… And ClusterStor Hadoop Workflow Accelerator
For big data analytics
This is a Press Release edited by StorageNewsletter.com on November 24, 2014 at 2:57 pmSeagate Technology plc announced availability of the ClusterStor Hadoop Workflow Accelerator, a solution providing the tools, services, and support for HPC customers who need performing storage systems for big data analytics.
It is a set of Hadoop optimization tools, services and support that leverages and enhances the performance of ClusterStor, a scale-out storage system designed for big data analysis.
Computationally intensive High Performance Data Analytics (HPDA) environments will benefit from reductions in data transfer time. This solution also includes the Hadoop on Lustre Connector, which allows both Hadoop and HPC Lustre clusters to use the same data without having to move the data between file systems or storage devices.
“Data-intensive computing has long been a part of HPC, but newer analytical approaches using Hadoop and other methods, such as graph analytics, will help drive strong growth in high performance data analysis, which is the market for big data needing HPC. The Hadoop Workflow Accelerator is designed to serve both the technical computing and commercial sides of this converging big data-HPC market that IDC forecasts will exceed $4 billion in 2018,” said Steve Conway, IDC research VP, HPC. “IDC research shows that 29% of HPC sites already use Hadoop. The market will welcome tools that boost Hadoop performance and efficiency.”
The accelerator supports Hadoop distributions based on Open Source Apache Hadoop. The company is working with Hadoop distributors to offer solutions to HPC customers and will provide integration between the accelerator and other Hadoop distributions in future releases.
“Organizations not only want to manage the tremendous volume of data that they are collecting from a variety of sources, they also want to derive new insights that enable actionable intelligence and improve operational efficiency.

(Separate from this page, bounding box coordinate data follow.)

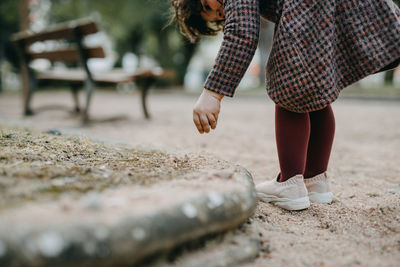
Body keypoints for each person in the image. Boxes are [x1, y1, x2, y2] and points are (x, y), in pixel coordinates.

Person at [170, 0, 400, 210]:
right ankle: (315, 179)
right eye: (221, 17)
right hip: (328, 9)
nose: (224, 13)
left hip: (308, 9)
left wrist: (213, 93)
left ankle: (289, 183)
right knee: (313, 85)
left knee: (289, 82)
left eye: (215, 10)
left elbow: (242, 33)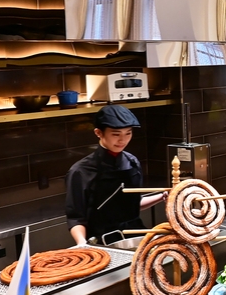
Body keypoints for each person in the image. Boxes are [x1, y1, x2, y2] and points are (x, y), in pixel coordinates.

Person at [65, 105, 166, 245]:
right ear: (99, 133)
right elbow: (76, 218)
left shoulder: (132, 162)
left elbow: (131, 205)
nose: (122, 140)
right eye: (116, 134)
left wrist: (162, 196)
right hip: (101, 241)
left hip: (136, 237)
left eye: (128, 133)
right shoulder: (80, 171)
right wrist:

Seagate’s award-winning ClusterStor scale-out HPC solutions, now with our Hadoop Workflow Accelerator options, enable organizations to optimize big data workflows and centralize storage for High Performance Data Analytics solutions,” said Ken Claffey, VP of ClusterStor, Seagate cloud systems and solutions. “TeraSort benchmark results have the Hadoop Workflow Accelerator outperforming Hadoop on the Hadoop Distributed File System (HDFS) by 38% on the same hardware. The Hadoop Workflow Accelerator meets our customer’s performance demands and optimizes the performance of Hadoop Ecosystem deployments, thus helping customers chieve the fastest time to results for their data intensive workloads and hardware configuration.”
The ClusterStor systems’ scale-out HPC architecture enables a central repository allowing both HPC and Hadoop analytics tools to be run simultaneously on the same data sets in ClusterStor. The accelerator reduces time to results by enabling immediate Hadoop data processing from the start of each job, and eliminates the time consuming step of bulk copying large amounts of data from a separate data repository. With it, Hadoop environments can now scale computing and storage resources independently, increasing flexibility to optimize analysis resources, while supporting centralized high-performance data repositories of 100’s of petabytes of storage capacity.
Hadoop Workflow Accelerator detail:
- Tests run with Hadoop Workflow Accelerator on applications such as Mahout, Hive and Pig showed marked improvements for Apache Hadoop 1.0 distributions over standard storage configurations. TeraSort benchmarks show that the Hadoop Workflow Accelerator outperforms Hadoop on HDFS by up to 38%.
- It includes the Seagate developed Hadoop on Lustre Connector and an array of ClusterStor performance optimization best practices, system tuning methods, installation and configuration management tools, and professional services.
- Expanding compatibility, the company’s engineered family of Hadoop on Lustre Connectors extend support to several Hadoop eco-system packages such as Mahout, Hive and Pig to take advantage of the parallel R/W performance of the Lustre file system operating with high-speed networks such as 40GbE and IB.
- It is compatible with both Hadoop 1.0 and Hadoop 2.0 or Yarn distributions and requires no code changes or re-compiling of either Hadoop or Lustre systems.
- It is compatible with existing HDFS-based Hadoop installations. There’s no need to migrate data to ClusterStor prior to using the accelerator as users can read from or write to ClusterStor and HDFS interchangeably, while running Hadoop jobs.
Hadoop Workflow Accelerator is scheduled to be available in January as a set of distinct product bundles, with varying levels of performance optimization, services and support.
Seagate was exhibiting at SC14, November 16-21 in New Orleans, LA during which it was demonstrating its Hadoop Workflow Accelerator.